When most of us were 17, we dreamed of owning our own car and the freedom that would come with college admission. But Eric Chen dreams of much more. This California high-school senior wants to change the world, and if his collection of first place prizes from some of the most prestigious science fairs in the nation is any indication, he’s already well on his way. Chen’s groundbreaking project uses computer modeling to zero in on chemical compounds that could be effective at fighting the dreaded flu. The project took top honors at the Google Science Fair, the Siemens Science Fair, and most recently, the Intel Science Talent Search competition, and has already led to the discovery of some promising flu-fighting drugs.
According to the project description from the Google Science Fair website, Chen’s work was inspired by the grave threat posed by new highly lethal influenza viruses such as H5N1 and H7N9.

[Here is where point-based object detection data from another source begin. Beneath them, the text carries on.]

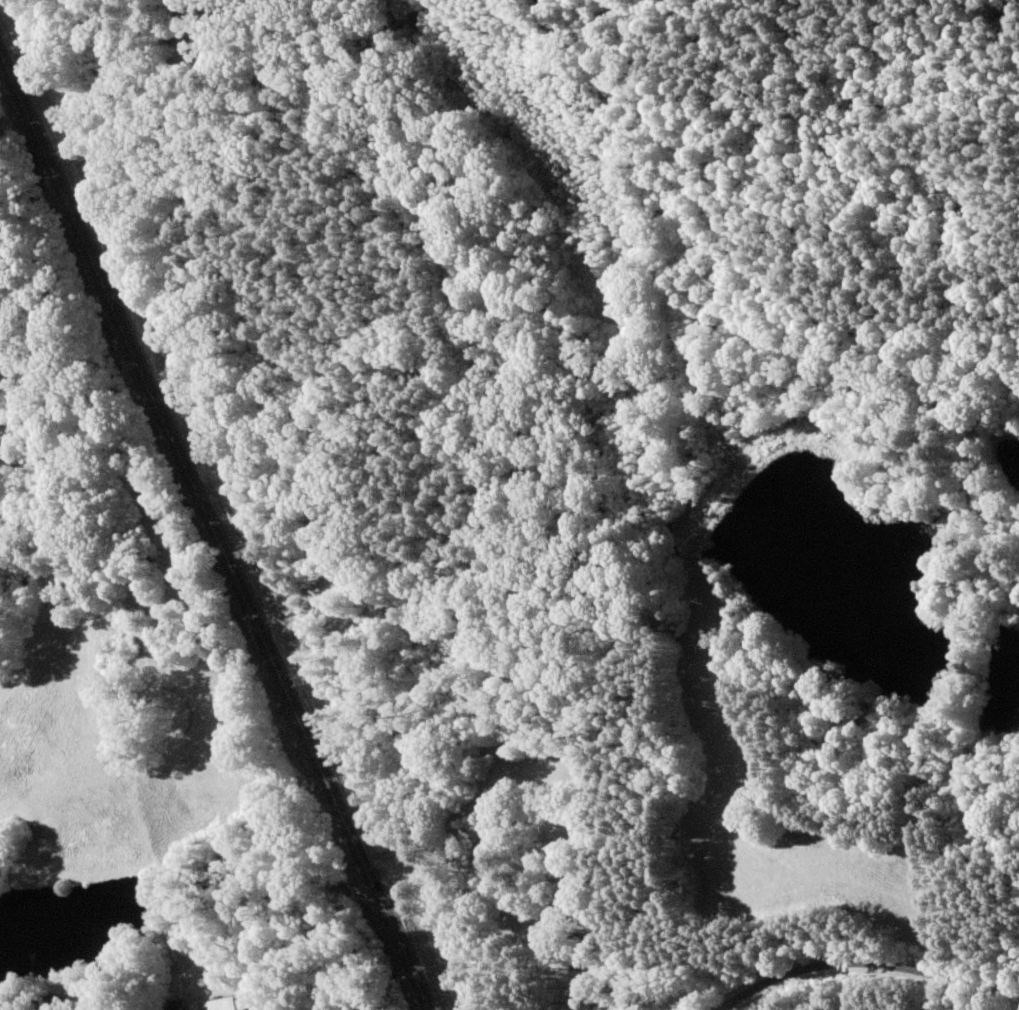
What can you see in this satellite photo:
road: (199, 576)
building: (557, 835)
road: (807, 951)
building: (574, 959)
building: (46, 1002)
building: (222, 1005)
building: (175, 1006)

“My project is to discover novel influenza endonuclease inhibitors as leads for a new type of anti-flu medicine, effective against all influenza viruses including pandemic strains,” Chen writes. “By combining computer modeling and biological studies, I identified a number of novel, potent endonuclease inhibitors. I also performed comprehensive structural analysis, laying ground work for further design and optimization of the anti-flu drug candidates.”
In layperson terms this means Chen’s project combines supercomputer modeling with biological testing in order to speed up the discovery of new flu drugs. “Chen’s computer model selects for chemical compounds that have certain features considered desirable in flu drugs, whittling down half a million compounds to the top 237 most promising ones. His focus is on drugs that inhibit a key enzyme–endonuclease–in flu virus propagation,” writes Ariel Schwartz for Fast Co. Exist.

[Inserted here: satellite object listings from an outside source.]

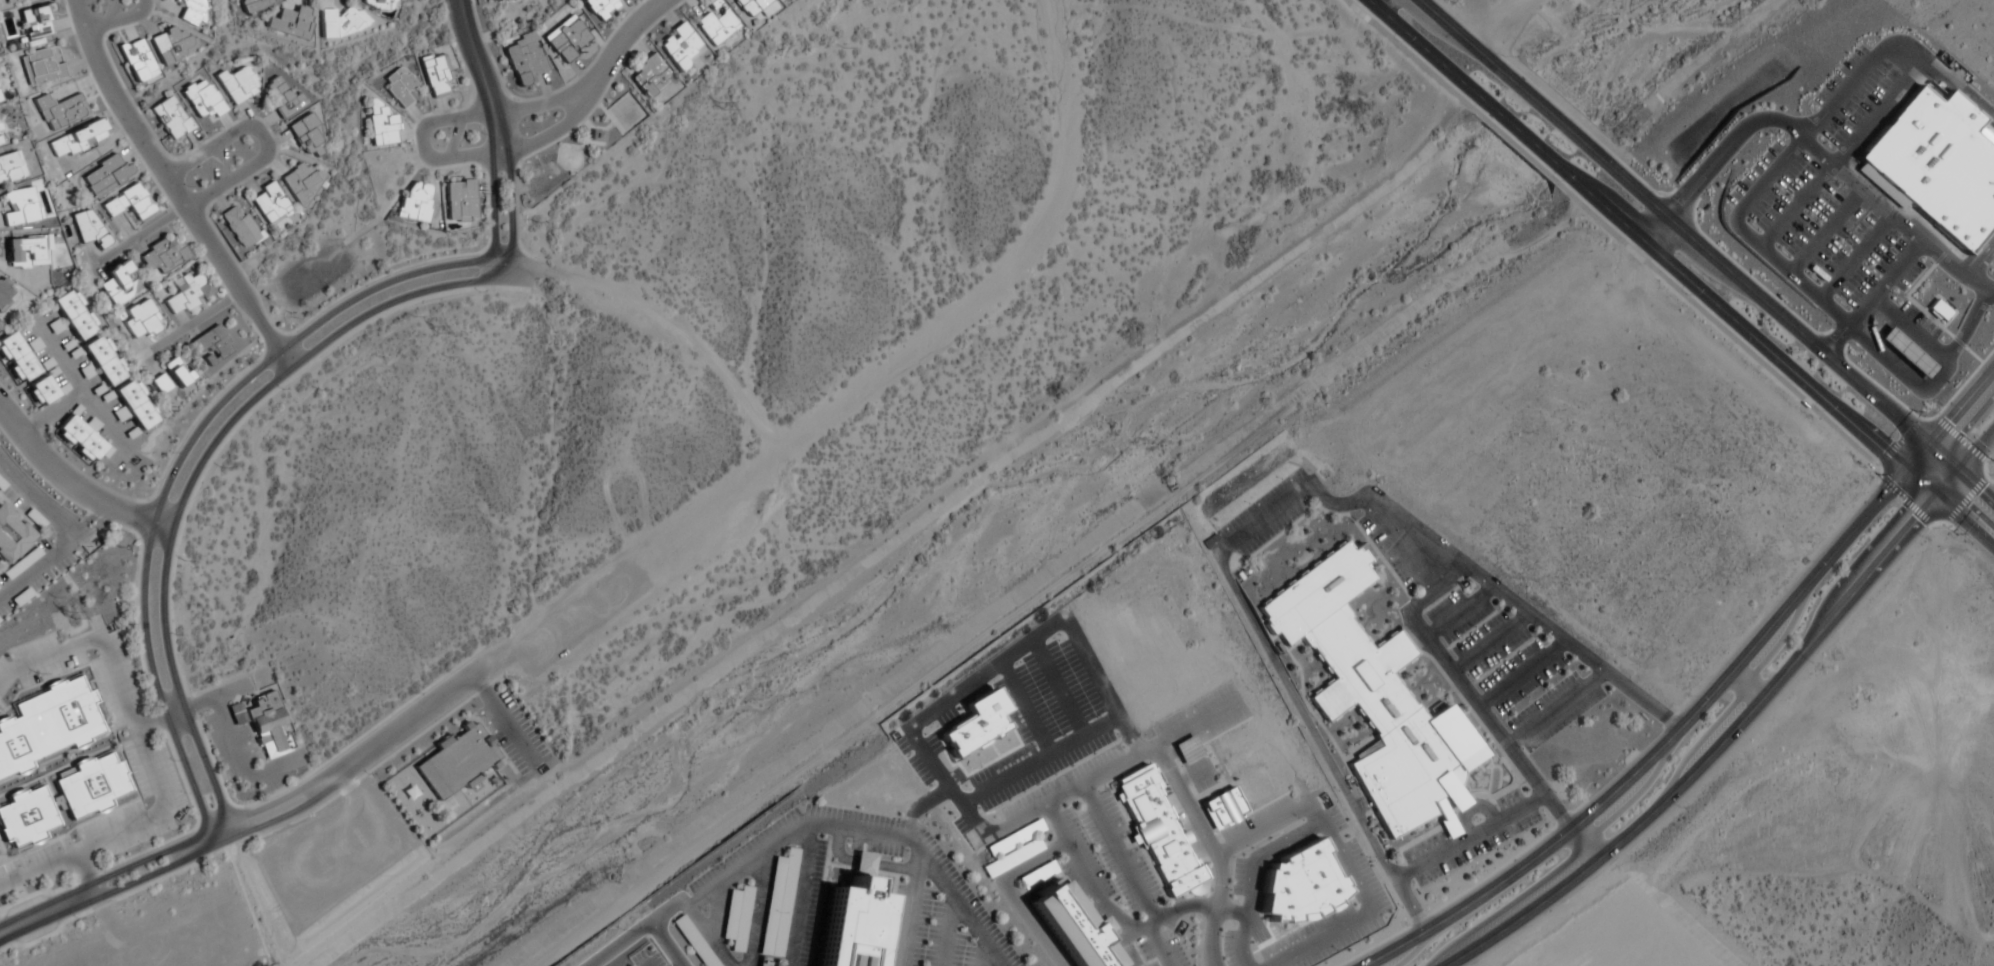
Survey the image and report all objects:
building: (14, 1)
building: (256, 4)
building: (379, 5)
street lamp: (474, 5)
building: (751, 6)
street lamp: (92, 8)
building: (600, 8)
building: (191, 11)
road: (118, 19)
road: (1492, 19)
building: (36, 22)
building: (341, 22)
building: (289, 23)
building: (716, 27)
building: (566, 39)
road: (1464, 40)
street lamp: (1397, 42)
building: (171, 45)
building: (679, 46)
road: (1431, 56)
street lamp: (1503, 57)
building: (524, 59)
building: (136, 61)
building: (42, 68)
street lamp: (619, 71)
road: (481, 75)
building: (435, 76)
building: (648, 76)
building: (237, 85)
building: (398, 87)
parking lot: (1851, 94)
building: (282, 98)
building: (202, 99)
building: (0, 101)
power tower: (715, 107)
road: (1980, 108)
building: (60, 111)
road: (1548, 112)
road: (572, 113)
road: (478, 115)
building: (171, 120)
building: (380, 126)
street lamp: (484, 135)
building: (306, 137)
road: (262, 138)
building: (1, 139)
building: (78, 140)
road: (1532, 144)
road: (1812, 147)
road: (1840, 155)
road: (1780, 163)
building: (1937, 164)
building: (11, 167)
building: (106, 175)
building: (301, 182)
street lamp: (1556, 182)
street lamp: (187, 187)
road: (174, 189)
street lamp: (1660, 194)
building: (460, 201)
building: (129, 203)
building: (269, 204)
building: (415, 204)
road: (510, 206)
building: (20, 208)
parking lot: (1820, 225)
building: (239, 228)
building: (89, 229)
road: (1825, 231)
road: (135, 239)
building: (28, 252)
building: (163, 256)
road: (1856, 257)
road: (1979, 259)
road: (502, 271)
road: (1884, 282)
building: (118, 283)
street lamp: (357, 285)
building: (4, 293)
street lamp: (478, 293)
building: (187, 294)
street lamp: (1687, 296)
road: (1771, 308)
building: (1939, 310)
street lamp: (1793, 311)
building: (75, 315)
road: (1927, 316)
building: (142, 321)
road: (189, 324)
road: (1737, 324)
road: (1969, 325)
power tower: (441, 329)
road: (1836, 338)
building: (213, 351)
building: (1906, 353)
gas station: (1906, 353)
building: (16, 359)
building: (105, 361)
building: (178, 372)
road: (1937, 378)
building: (159, 384)
road: (75, 387)
street lamp: (281, 390)
building: (41, 392)
building: (136, 405)
street lamp: (1943, 406)
road: (1963, 409)
street lamp: (1819, 412)
road: (100, 418)
building: (82, 438)
road: (1978, 449)
street lamp: (171, 453)
road: (1920, 459)
road: (176, 465)
road: (192, 476)
road: (1978, 482)
road: (73, 486)
road: (1951, 508)
road: (106, 511)
road: (101, 516)
road: (74, 534)
building: (11, 535)
street lamp: (1922, 538)
street lamp: (1807, 562)
building: (21, 564)
road: (1425, 605)
road: (1459, 613)
power tower: (74, 614)
street lamp: (175, 636)
street lamp: (125, 641)
road: (1490, 645)
street lamp: (1812, 664)
street lamp: (137, 674)
road: (1521, 676)
road: (477, 678)
street lamp: (62, 679)
street lamp: (1690, 697)
building: (1373, 698)
street lamp: (147, 703)
street lamp: (9, 710)
road: (1556, 711)
road: (159, 717)
road: (510, 723)
building: (47, 724)
building: (267, 725)
parking lot: (517, 733)
road: (1725, 739)
road: (1662, 748)
road: (147, 757)
street lamp: (171, 761)
building: (462, 762)
road: (1101, 771)
building: (91, 785)
street lamp: (1338, 792)
building: (1223, 808)
street lamp: (1680, 808)
building: (26, 816)
road: (245, 817)
road: (250, 832)
street lamp: (1527, 832)
street lamp: (1544, 833)
building: (1160, 837)
street lamp: (1495, 849)
road: (1444, 852)
road: (924, 860)
street lamp: (1373, 862)
road: (860, 863)
road: (1023, 865)
street lamp: (1466, 865)
road: (84, 877)
street lamp: (1435, 883)
parking lot: (750, 884)
road: (716, 885)
road: (797, 894)
building: (777, 902)
street lamp: (1402, 909)
road: (714, 910)
road: (754, 910)
road: (908, 911)
road: (1106, 912)
building: (735, 916)
building: (852, 920)
road: (1153, 924)
street lamp: (1405, 926)
building: (1074, 929)
road: (640, 931)
road: (946, 931)
road: (1210, 937)
building: (693, 940)
road: (666, 945)
building: (1638, 950)
street lamp: (1, 954)
road: (982, 954)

“I identified a number of new, potent and structurally diverse endonuclease inhibitors with great potential to be developed into new anti-influenza drugs. The structural study also provided valuable information for designing even more potent inhibitors. Therefore, these findings will help combat influenza and save lives. A patent has been filed on my discovery,” Chen writes.
Despite the incredible honor (and prize money) heaped upon him for his project, Chen remains humble and optimistic. He says he’ll use the money to pay for college (he’s deciding between Harvard and Stanford), although he still hasn’t decided on a major.